Canadian markets exhibited a solid recovery and rallied 20% last year. However, if you feel that it’s too late and missed the bus, that’s not true. Many TSX stocks still have some steam left and could continue to outperform this year as well. Here are three Canadian stocks to buy in 2022.
Air Canada
While many have suggested avoiding travel stocks, I have been positive about Air Canada (TSX:AC), mainly after its recent pullback. Omicron poses a threat in the short term, but it might not halt travel substantially like it did in mid-2020.
AC stock has already suffered enough, and the downside from here looks limited. Solid revenue recovery and less cash burn could be some of the key growth drivers for the stock this year.

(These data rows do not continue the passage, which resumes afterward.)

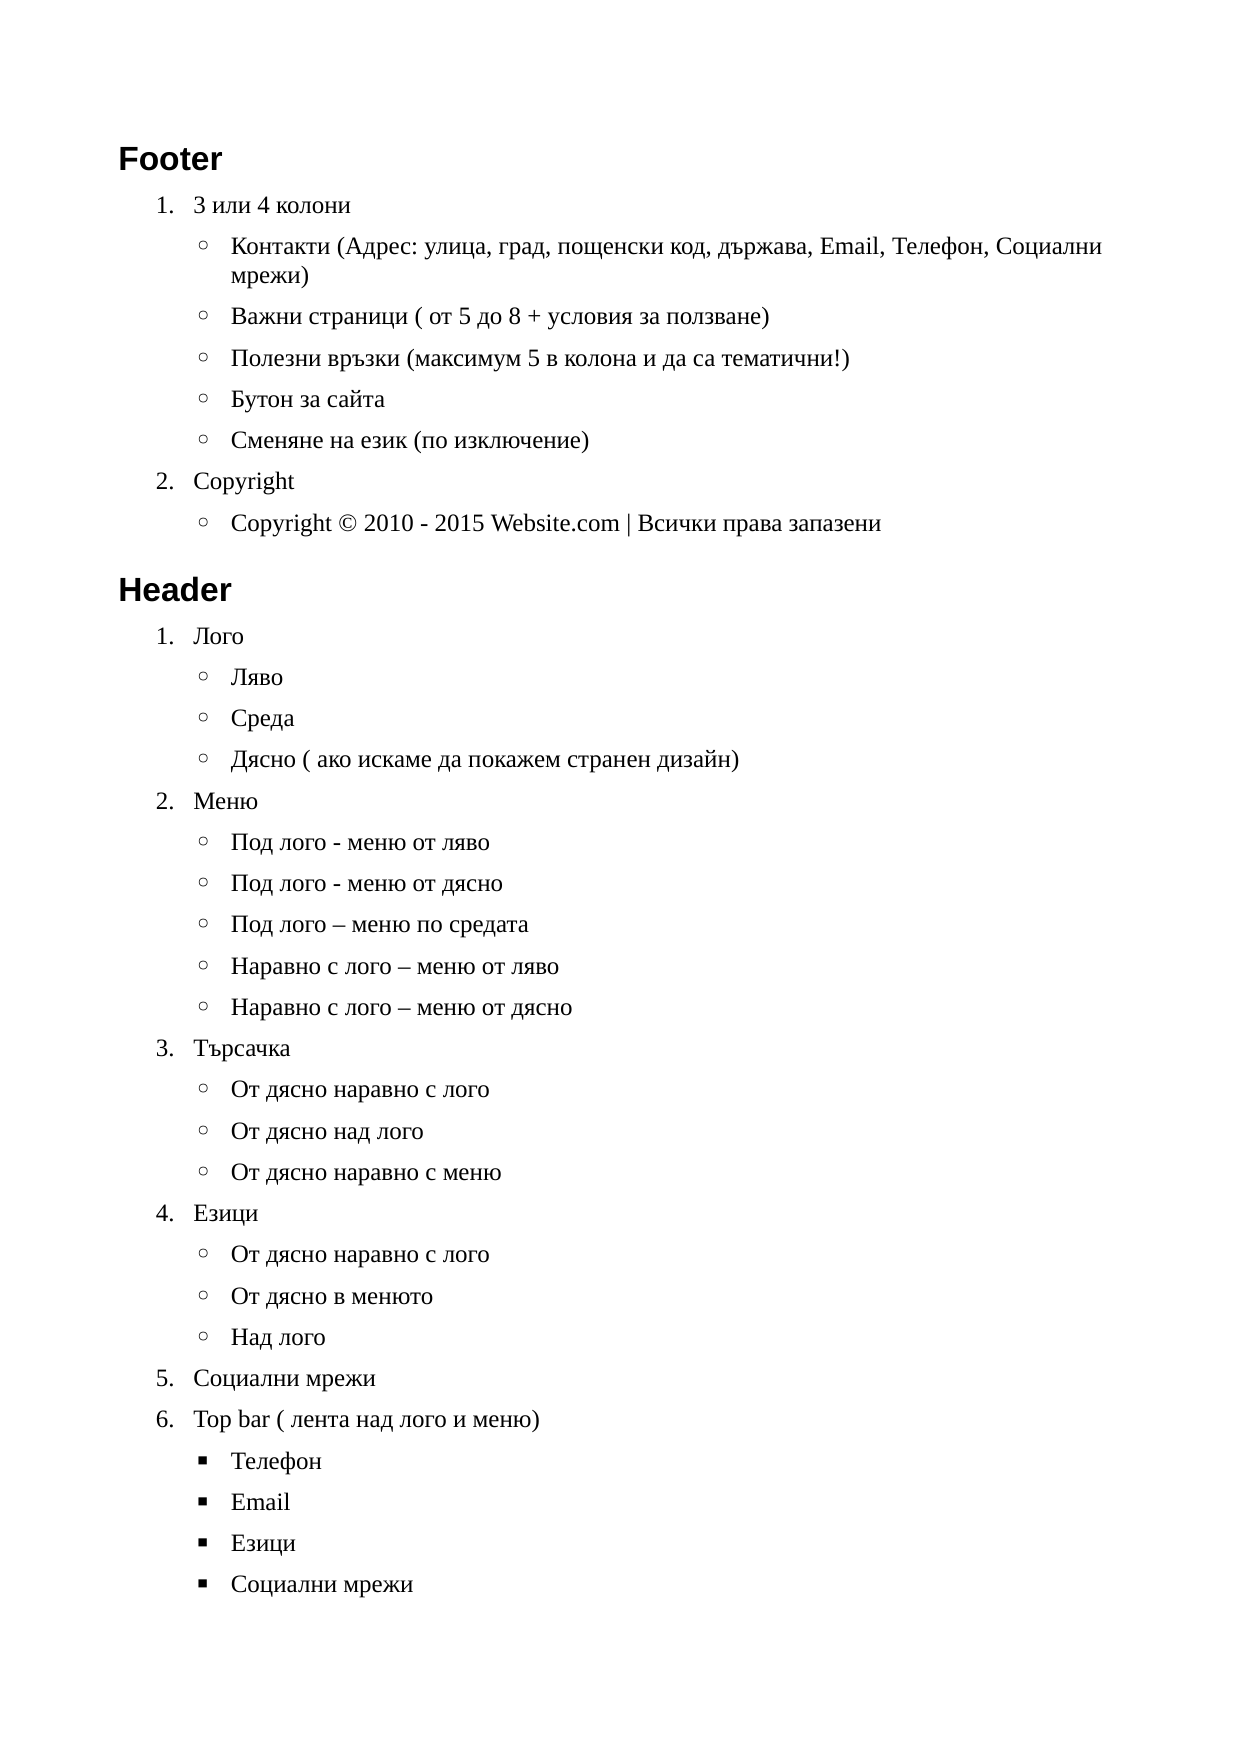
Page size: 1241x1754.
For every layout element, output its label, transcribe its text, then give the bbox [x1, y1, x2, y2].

list Търсачка [156, 1033, 1122, 1062]
list Под лого - меню от ляво [193, 827, 1122, 856]
list Телефон [193, 1446, 1122, 1474]
list Меню [156, 786, 1122, 814]
list Ляво [193, 662, 1122, 691]
list Наравно с лого – меню от дясно [193, 992, 1122, 1021]
list Социални мрежи [193, 1569, 1122, 1598]
list Важни страници ( от 5 до 8 + условия за ползване) [193, 301, 1122, 330]
list Лого [156, 621, 1122, 649]
list Контакти (Адрес: улица, град, пощенски код, държава, Email, Телефон, Социални мрежи) [193, 231, 1122, 289]
list Дясно ( ако искаме да покажем странен дизайн) [193, 744, 1122, 773]
list 3 или 4 колони [156, 190, 1122, 219]
list От дясно наравно с меню [193, 1157, 1122, 1186]
list Copyright © 2010 - 2015 Website.com | Всички права запазени [193, 508, 1122, 536]
list Езици [156, 1198, 1122, 1227]
list Под лого - меню от дясно [193, 868, 1122, 897]
list Среда [193, 703, 1122, 732]
list Полезни връзки (максимум 5 в колона и да са тематични!) [193, 343, 1122, 371]
list От дясно в менюто [193, 1281, 1122, 1309]
list Email [193, 1487, 1122, 1516]
list Copyright [156, 466, 1122, 495]
list От дясно наравно с лого [193, 1074, 1122, 1103]
list Под лого – меню по средата [193, 909, 1122, 938]
list Езици [193, 1528, 1122, 1557]
list От дясно над лого [193, 1116, 1122, 1144]
list От дясно наравно с лого [193, 1239, 1122, 1268]
list Над лого [193, 1322, 1122, 1351]
subtitle Footer [118, 139, 1122, 178]
subtitle Header [118, 570, 1122, 608]
list Бутон за сайта [193, 384, 1122, 413]
list Социални мрежи [156, 1363, 1122, 1392]
list Наравно с лого – меню от ляво [193, 951, 1122, 979]
list Сменяне на език (по изключение) [193, 425, 1122, 454]
list Top bar ( лента над лого и меню) [156, 1404, 1122, 1433]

In the latest reported quarter, the flag carrier reported 178% topline growth relative to the same quarter in 2020. The steep rise indicates air travel demand recovery amid loosening travel restrictions. Plus, it has one of the strongest balance sheets among global peers, which could fund its growth plans in the post-pandemic period.
Apart from the revenue growth, Air Canada also turned net cash positive in Q3 2021. The trend could continue post Omicron scenario and drive the air carrier towards profitability.
AC stock largely traded within the $20-$30 range last year. It is still trading at the lower end of this range and looks poised to rise towards the higher end in 2022.
Dollarama
The discount retailer Dollarama (TSX:DOL) is my second pick for 2022. It returned 22% last year and 100% in the last five years. The company looks well placed to deliver superior financial growth with an aim to increase the store count in the next few years.
It already operates 1,397 stores in Canada, way higher than its peers. The store count is expected to increase to 2,000 in the next decade.
Long-standing relationships with low-cost suppliers offer a unique value proposition to customers, which makes Dollarama stand tall among its peers. Dollarama could see increased footfall amid re-openings and increasing inflation this year.
Canada is still an under-penetrated market in terms of retail stores when compared to the U.S. So, geographical expansion will be key for Dollarama in the long term.
DOL stock is currently trading at its all-time high and looks a tad expensive. Keep it on your watchlist, and consider buying on dips.
Vermilion Energy
Don’t overlook energy in 2022! The sector will likely continue to rise on higher oil and gas prices amid re-openings.
Last year’s energy champion Vermilion Energy (TSX:VET)(NYSE:VET) looks attractive for 2022. It has risen 180% last year and is still trading at a discounted valuation.
Vermilion Energy generates half of its earnings from natural gas, and the other half comes from natural gas liquids and crude oil. It reported a net income of $804 million in the first nine months of 2021. In the same period of 2020, Vermilion posted a net loss of $1.46 billion.
The company could see significant free cash flow growth this year, which will likely resume shareholders’ dividends.
Apart from dividends, excess cash could also be used to improve balance sheet strength. All in all, if oil and gas prices remain higher, Vermilion could keep on rewarding shareholders in 2022 as well.